Goal of the exercise -> In your copy of the records, include every word exactly and no pictures.

Data entries
..........

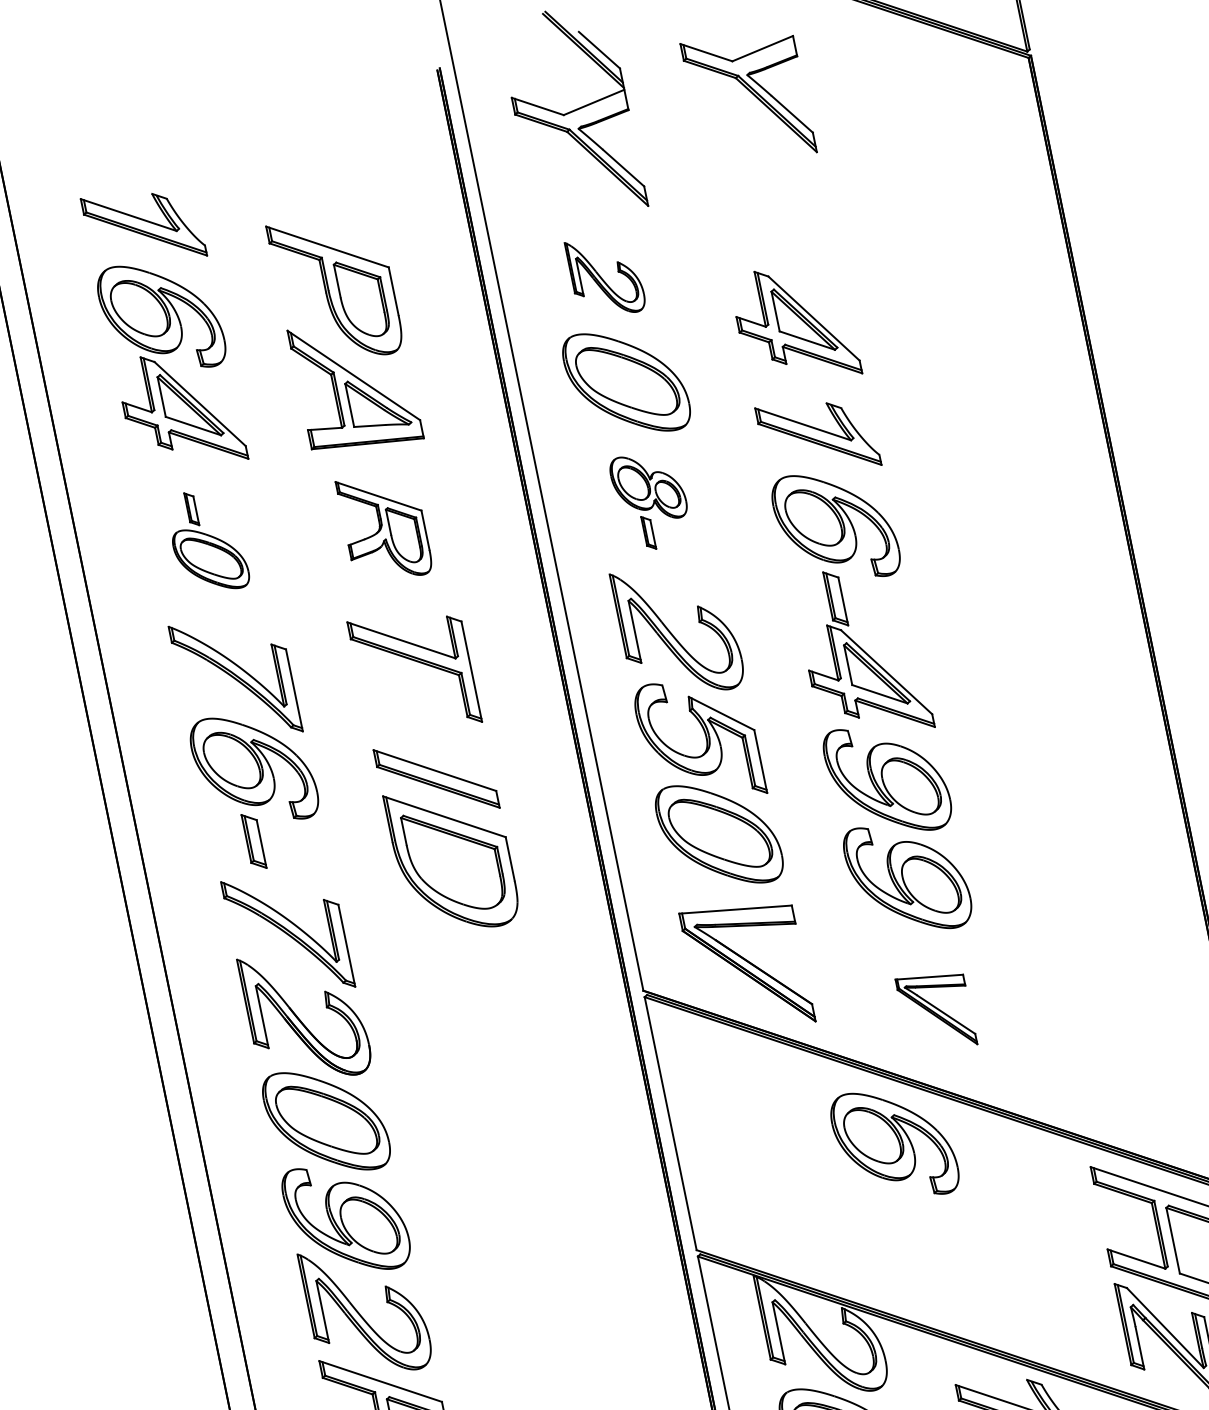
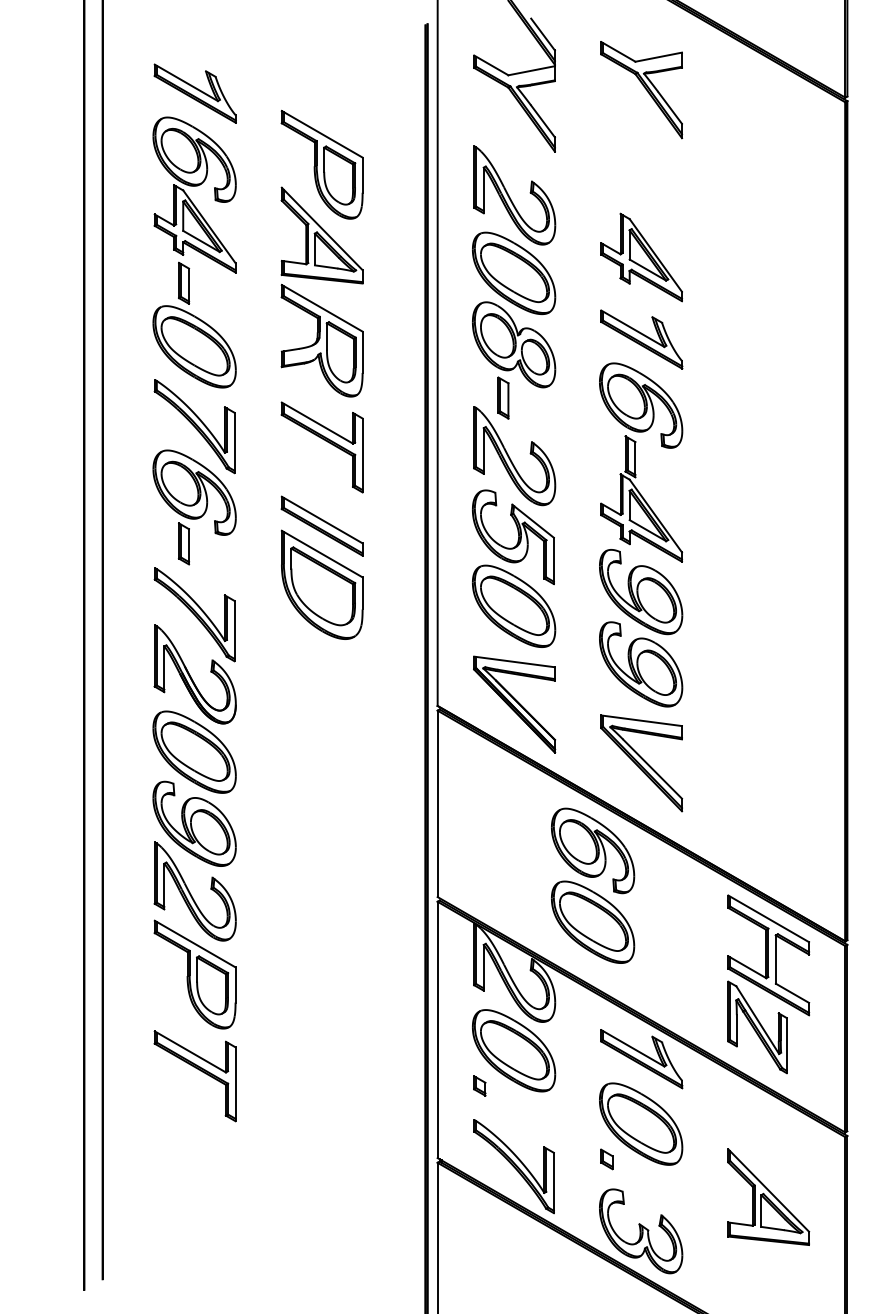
part: (605, 276) -> (514, 195), size x1.67
part: (651, 500) -> (514, 360), size x1.67
part: (383, 527) -> (321, 340), size x1.43
part: (207, 540) -> (194, 324), size x1.67
part: (936, 1012) -> (641, 763), size x1.67
part: (914, 1239) -> (593, 921), added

..........

Written solution ->
part: (605, 276) -> (514, 195), size x1.67
part: (651, 500) -> (514, 360), size x1.67
part: (383, 527) -> (321, 340), size x1.43
part: (207, 540) -> (194, 324), size x1.67
part: (936, 1012) -> (641, 763), size x1.67
part: (914, 1239) -> (593, 921), added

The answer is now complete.